The sky had clouded over, the sun had set, rain began to spit. We headed indoors. After another round, of drinks and argument, we headed out. Across the boulevard and deeper into the Marais, wandering westward. It turned into one of those evenings. Standing outside a serving hatch in the drizzle, we dined on Breton pancakes out of waxed paper, reeled across the street, occupied a bar. Got into arguments, left, got turned away from a gay club that Milton and Ali had fancied they’d get us into, found another bistro. Bob bought more rounds than he drank. He worked his way around our tables, talking to each of the writers, and eventually squeezed in beside me and my wife.
“Done it!” he said. “Got everyone signed up.”
“Good for you,” I said.
“You’re forgetting someone,” my wife pointed out.
Bob mimed a double take. “Shit. Pardon, madame. Yes, of course.” He looked me in the eye. “You up for a story?”

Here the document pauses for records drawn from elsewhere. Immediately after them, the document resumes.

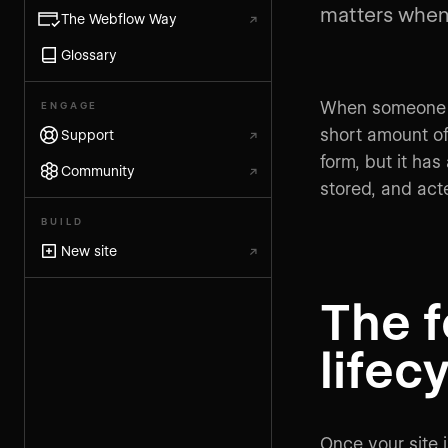
matters when 
The Webflow Way
↗
Glossary
When someone su
ENGAGE
short amount of 
Support
↗
form, but it ha
Community
↗
stored, and act
BUILD
New site
↗
The 
lifec
Once your site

“I’m not American,” I said.
“Hey, man, that’s got nothing to do with it. You’re one of the gang, even if you are a Brit.”
“I appreciate the offer, Bob,” I said. “But I think it would kind of … dilute the focus, know what I mean? And I don’t have any problem getting published, even in English.”

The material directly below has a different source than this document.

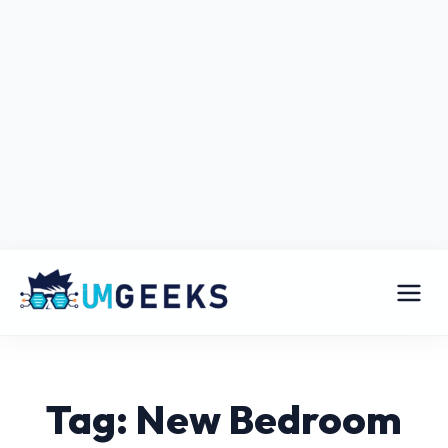
Tag: New Bedroom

“Don’t be so stupid,” my wife said. “The Ozzies and Kiwis? They don’t pay well, and it’s not much of a market.”
I smiled at her, then at Bob. “She guards my interests fiercely,” I said. “Never lets me pass up a cent. But the fact is, I have a job that pays all right.”
“Yeah, maintaining university admin legacy code in the Sorbonne basement,” said Bob.
How had he known that? Maybe someone had mentioned it.
I shrugged. “It suits me fine. And like I said, it pays.”
“Come on, you haven’t sold a story in the US for years. And readers would like something from you, you know. It wouldn’t narrow the anthology, it would broaden it out, having your name on the cover.”